Insulin-like growth factors and neonatal cardiomyocyte development: ventricular gene expression and membrane receptor variations in normotensive and hypertensive rats

• Published in: Molecular and cellular endocrinology Vol. 63; no. 1; pp. 1 - 14
• Main Authors: Engelmann, Gary L., Boehm, Keith D., Haskell, Joyce F., Khairallah, Philip A., Ilan, Judith
• Format: Journal Article
• Language: English
• Published: Shannon Elsevier Ireland Ltd 01.05.1989; Elsevier
• Subjects: Animals; Biological and medical sciences; Cell Division - drug effects; Development; Fundamental and applied biological sciences.

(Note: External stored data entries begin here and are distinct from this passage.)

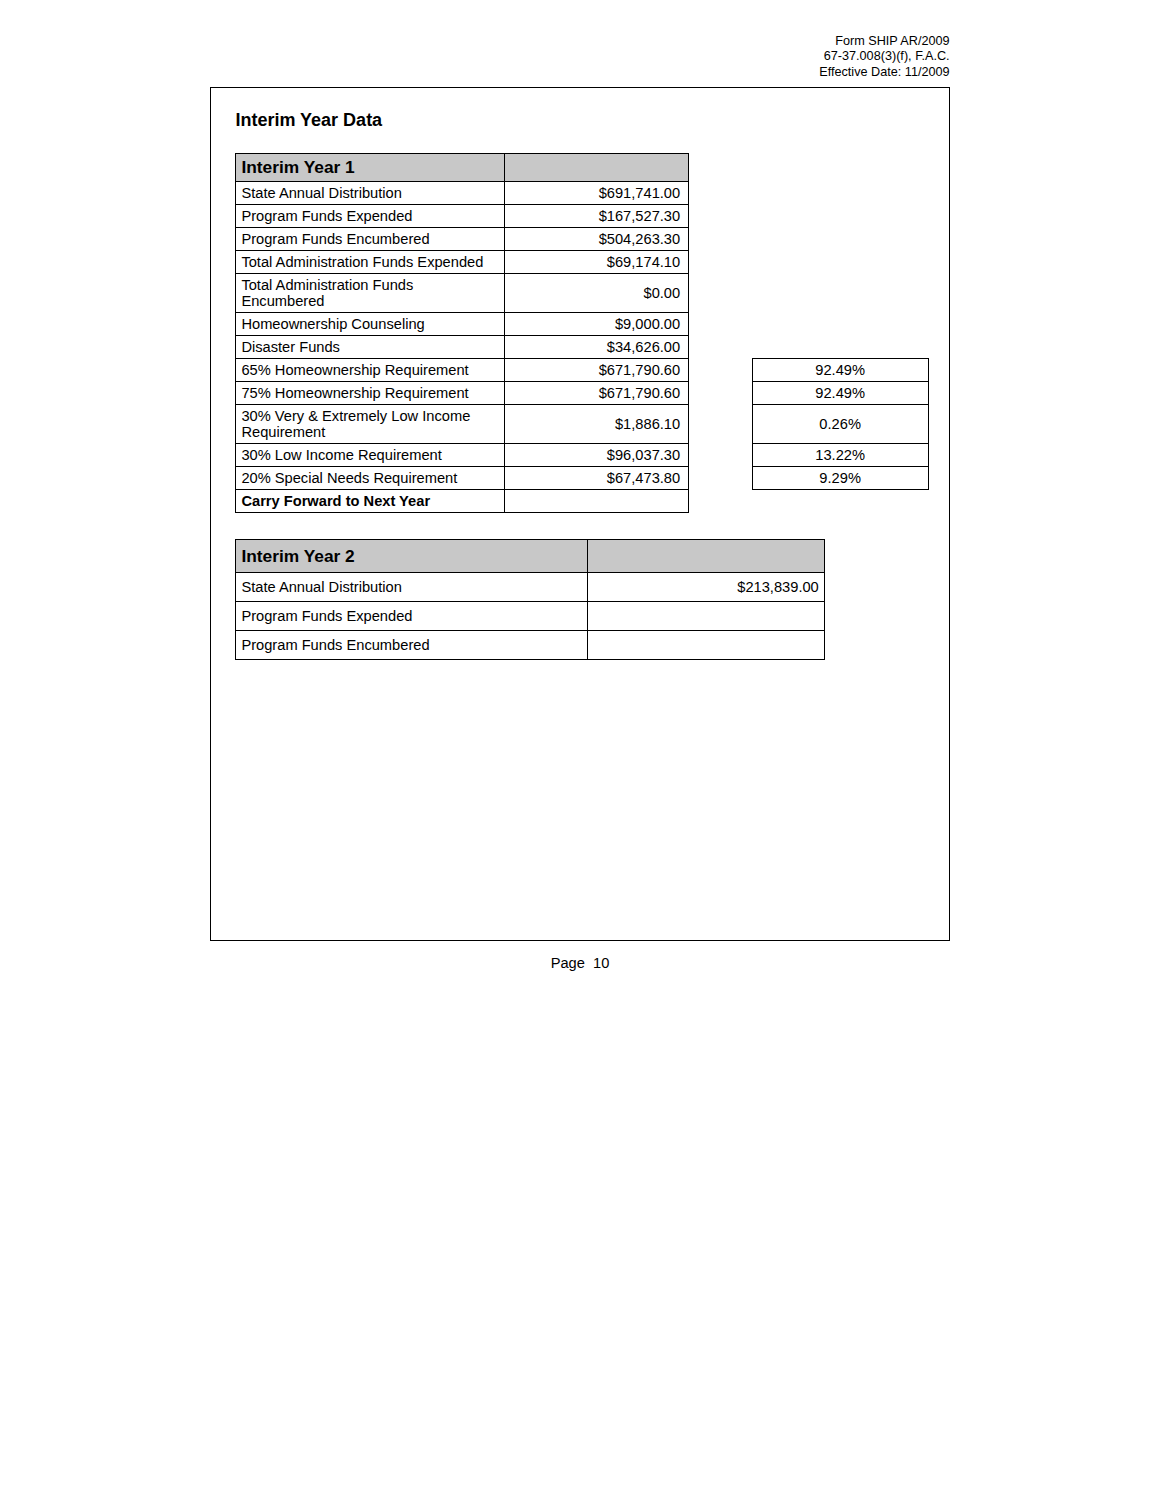Form SHIP AR/2009
67-37.008(3)(f), F.A.C.
Effective Date: 11/2009
Interim Year Data
Interim Year 1
State Annual Distribution
$691,741.00
Program Funds Expended
$167,527.30
Program Funds Encumbered
$504,263.30
Total Administration Funds Expended
$69,174.10
Total Administration Funds Encumbered
$0.00
Homeownership Counseling
$9,000.00
Disaster Funds
$34,626.00
65% Homeownership Requirement
$671,790.60
92.49%
75% Homeownership Requirement
$671,790.60
92.49%
30% Very & Extremely Low Income Requirement
$1,886.10
0.26%
30% Low Income Requirement
$96,037.30
13.22%
20% Special Needs Requirement
$67,473.80
9.29%
Carry Forward to Next Year
| Interim Year 2 | |
| State Annual Distribution | $213,839.00 |
| Program Funds Expended | |
| Program Funds Encumbered | |
Page 10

Psychology; Gene Expression Regulation; Heart; Heart - embryology; Heart Ventricles - metabolism; Hypertension - genetics; Hypertension - metabolism; Hypertrophy; Insulin-like growth factor; Insulin-Like Growth Factor I - pharmacology; Insulin-Like Growth Factor I - physiology; Insulin-Like Growth Factor II - pharmacology; Insulin-Like Growth Factor II - physiology; Myocardium - cytology; Myocardium - metabolism; Myocardium - ultrastructure; Myocyte; Neonatal heart; Nucleic Acid Hybridization; Rat; Rats; Rats, Inbred Strains; Rats, Mutant Strains; Receptors, Cell Surface - analysis; Receptors, Cell Surface - genetics; Receptors, Somatomedin; RNA - analysis; RNA - genetics; Somatomedins - physiology; Transcription, Genetic; Vertebrates: cardiovascular system; Development; Rat; Insulin-like growth factor; Neonatal heart; Myocyte; Hypertrophy; Autoregulation; Heart; Hypertension; Radiolabelling; Somatomedin C; Gel electrophoresis; Rodentia; Gene expression; Insulin like growth factor 2; Chromatography; Characterization; Autoradiography; Vertebrata; Optical microscopy; Membrane receptor; Mammalia; Messenger RNA; Circulatory system; Biological receptor
• ISSN: 0303-7207; 1872-8057
• DOI: 10.1016/0303-7207(89)90076-2

Defined factors regulating or influencing mammalian ventricular myocyte (cardiomyocyte) development are not known at this time. During early neonatal ventricular growth, cardiomyocytes begin a ‘transition phase’ of development toward cellular maturation (hypertrophy) that entails terminal proliferation and cellular binucleation. Insulin-like growth factor-I and -II (IGFs) are believed to play a major role in mammalian postnatal and fetal growth, possibly functioning in local environments which facilitate autocrine or paracrine tissue growth characteristics. Therefore, we examined the expression of the IGF genes and their corresponding membrane receptors in ventricles of normotensive and spontaneously hypertensive (SHR) rat pups during the first 7–14 days of age. We have determined: (1) by receptor crosslinking that neonatal ventricular membranes possess type 1 and type 2 IGF receptors; (2) by receptor binding analysis that type 1 IGF receptor concentration is elevated between days 1–7 in the SHR and shows an age-related decline in concentration and an increase in affinity in both strains; (3) by Northern blot analysis that neonatal rat ventricular tissue expresses primarily IGF-II RNA transcripts of 3.6, 2.3 and 1.7 kilobases (kb) in size, with low levels of IGF-I transcripts detected; (4) by slot-blot hybridization that SHR ventricles contain higher levels of IGF-II transcripts at 3 days of age; and (5) localized the IGF transcripts to ventricular myocytes by tissue in situ hybridization. These observations support a role for cardiomyocyte-produced IGFs that may be locally produced and act in an autocrine or paracrine fashion to modulate cardiomyocyte growth and maturation in the developing rat heart. Because both IGF receptor and IGF RNA transcript parameters differed in SHR hearts, genetically predisposed to hypertrophy, a potentially important biochemical alteration may be associated with the fetal/neonatal growth abnormalities of the developing heart in this rat strain.